In the diagnostic interpretation study, we attempted to acquire all breast imaging work-up data that had been obtained after interpretation of index screening examination findings for each of the cancer cases used in the screening study. Additional work-up data (ie, mammograms and/or ultrasonographic images) were available in 58 cases. Work-up data of six cases of breast cancer were not available at the time of random selection, and these cases were excluded from the study of diagnostic interpretation and from analysis of screening interpretation reported in this article. The comparison film images provided for diagnostic interpretation were the same as those provided for screening interpretation. Thus, the screening and diagnostic case sets included findings obtained in 58 women with biopsy-proved breast cancer (mean age, 61.6 years; age range, 40–85 years).

To provide the readers with a case set reflective of a typical diagnostic case set, we excluded patients without cancer from the screening study, since only one patient was recalled for additional imaging. We then sampled 76 biopsy-proved benign cases from the previously described screening program. The overall mix of cancerous and benign cases was selected to represent the mix of diagnostic cases from a screening program with a high yield of malignancy at biopsy (a calculation of positive predictive value known as PPV₃ in the American College of Radiology Breast Imaging and Reporting Data System [BI-RADS]). Assuming all cases that are called back are referred for biopsy at diagnostic interpretation, the case mix of 58 cancers among 134 "screening positive" cases (ie, callbacks) translates to 43% of biopsy findings being positive for malignancy. This is comparable to the 38% rate, which is based on audit data, reported by Dee and Sickles (3). Thus, diagnostic examinations of 76 women with biopsy-proved benign breast lesions (mean age, 58.2 years; age range, 40–92 years) were included in this study.

Reading Study
In both the screening interpretation study and the diagnostic interpretation study, all radiologists interpreted mammograms in a controlled reading environment that was dedicated solely to the study and permitted investigators to control ambient light. More details about the reading study can be found in the report of Beam et al (2). Both the screening reading and the diagnostic reading were performed at a time in which the image quality of the case set reflected current technology.

For the screening study, images were mounted in random sequence on dedicated mammography alternators (RADX, Houston, Tex). Only the age of the patient was provided to the reader in the screening interpretation study. Prior to reading, radiologists were instructed that the case set did not have the mix expected in a typical screening population. Reader orientation consisted of supervised hands-on experience with a set of three practice cases before commencement of the study. Readers were asked to (a) identify findings, (b) make recommendations for further work-up, and (c) report what they believed would be the result of additional work-up. Responses to the third item used in the BI-RADS (4) scale are analyzed in this article.

For the diagnostic interpretation study, each index screening case was reviewed in combination with additional diagnostic studies that were ordered by the original interpreting radiologist and the report of the radiologist who interpreted the index screening mammogram, including relevant clinical history, as recorded in the report by the screening radiologist. Radiologists were asked to identify findings and recommend a management strategy, making use of BI-RADS classification (4). The management recommendations are used in the analyses reported in this article.

DATA UNDER STUDY
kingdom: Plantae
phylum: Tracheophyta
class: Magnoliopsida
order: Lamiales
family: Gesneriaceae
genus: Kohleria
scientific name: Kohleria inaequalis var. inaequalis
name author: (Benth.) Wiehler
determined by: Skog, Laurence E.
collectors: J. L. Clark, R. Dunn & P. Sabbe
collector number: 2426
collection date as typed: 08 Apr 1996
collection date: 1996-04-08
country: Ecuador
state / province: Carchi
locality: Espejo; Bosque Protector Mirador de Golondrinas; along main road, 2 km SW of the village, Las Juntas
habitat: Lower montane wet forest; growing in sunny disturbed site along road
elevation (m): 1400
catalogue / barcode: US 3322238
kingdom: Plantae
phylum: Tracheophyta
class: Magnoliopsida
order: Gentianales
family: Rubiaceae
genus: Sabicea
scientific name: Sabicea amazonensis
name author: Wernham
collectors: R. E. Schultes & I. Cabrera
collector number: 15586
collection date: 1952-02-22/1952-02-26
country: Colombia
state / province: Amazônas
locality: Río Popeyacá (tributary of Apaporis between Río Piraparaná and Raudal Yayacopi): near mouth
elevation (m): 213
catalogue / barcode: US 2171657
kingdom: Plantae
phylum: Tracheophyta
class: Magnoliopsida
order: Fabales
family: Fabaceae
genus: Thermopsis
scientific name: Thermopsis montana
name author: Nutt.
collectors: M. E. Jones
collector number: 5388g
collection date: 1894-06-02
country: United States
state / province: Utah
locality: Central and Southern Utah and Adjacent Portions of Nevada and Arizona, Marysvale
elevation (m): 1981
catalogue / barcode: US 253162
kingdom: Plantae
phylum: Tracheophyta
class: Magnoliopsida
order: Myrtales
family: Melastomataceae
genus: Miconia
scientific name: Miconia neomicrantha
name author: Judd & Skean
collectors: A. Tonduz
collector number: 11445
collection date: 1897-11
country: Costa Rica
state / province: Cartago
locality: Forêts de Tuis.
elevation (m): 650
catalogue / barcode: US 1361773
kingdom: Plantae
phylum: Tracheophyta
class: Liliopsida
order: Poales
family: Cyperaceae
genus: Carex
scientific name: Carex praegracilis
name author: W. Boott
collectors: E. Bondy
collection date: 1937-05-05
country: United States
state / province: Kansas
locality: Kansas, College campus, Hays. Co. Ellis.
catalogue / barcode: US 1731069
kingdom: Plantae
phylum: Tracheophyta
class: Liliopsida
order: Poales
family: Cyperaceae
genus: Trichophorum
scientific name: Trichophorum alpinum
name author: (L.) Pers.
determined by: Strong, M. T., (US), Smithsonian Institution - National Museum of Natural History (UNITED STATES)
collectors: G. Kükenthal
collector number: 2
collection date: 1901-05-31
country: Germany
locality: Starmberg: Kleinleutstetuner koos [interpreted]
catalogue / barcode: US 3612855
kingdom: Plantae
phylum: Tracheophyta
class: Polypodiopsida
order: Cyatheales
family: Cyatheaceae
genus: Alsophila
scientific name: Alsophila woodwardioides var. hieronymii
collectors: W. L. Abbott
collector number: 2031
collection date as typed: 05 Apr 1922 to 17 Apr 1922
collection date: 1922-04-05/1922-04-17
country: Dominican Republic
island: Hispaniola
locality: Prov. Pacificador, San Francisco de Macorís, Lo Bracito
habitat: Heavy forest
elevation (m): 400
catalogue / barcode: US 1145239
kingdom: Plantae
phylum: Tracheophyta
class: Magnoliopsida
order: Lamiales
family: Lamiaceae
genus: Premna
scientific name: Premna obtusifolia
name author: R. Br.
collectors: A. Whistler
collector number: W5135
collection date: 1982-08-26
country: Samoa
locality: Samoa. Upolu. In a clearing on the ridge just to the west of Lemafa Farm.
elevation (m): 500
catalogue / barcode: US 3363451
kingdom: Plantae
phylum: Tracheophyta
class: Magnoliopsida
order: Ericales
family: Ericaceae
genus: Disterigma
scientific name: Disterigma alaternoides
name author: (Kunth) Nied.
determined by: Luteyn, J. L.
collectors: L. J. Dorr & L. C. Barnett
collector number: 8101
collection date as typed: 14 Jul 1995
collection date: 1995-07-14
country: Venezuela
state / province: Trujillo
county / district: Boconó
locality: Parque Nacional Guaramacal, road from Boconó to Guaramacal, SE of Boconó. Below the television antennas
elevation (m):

DESCRIPTION OF THE TASK
Repeat word for word the part of the mammography study text from "For the diagnostic" up to and including "analyses reported in this article.". Rely only on the mammography study text, not on the entries.

OUTPUT BELOW
For the diagnostic interpretation study, each index screening case was reviewed in combination with additional diagnostic studies that were ordered by the original interpreting radiologist and the report of the radiologist who interpreted the index screening mammogram, including relevant clinical history, as recorded in the report by the screening radiologist. Radiologists were asked to identify findings and recommend a management strategy, making use of BI-RADS classification (4). The management recommendations are used in the analyses reported in this article.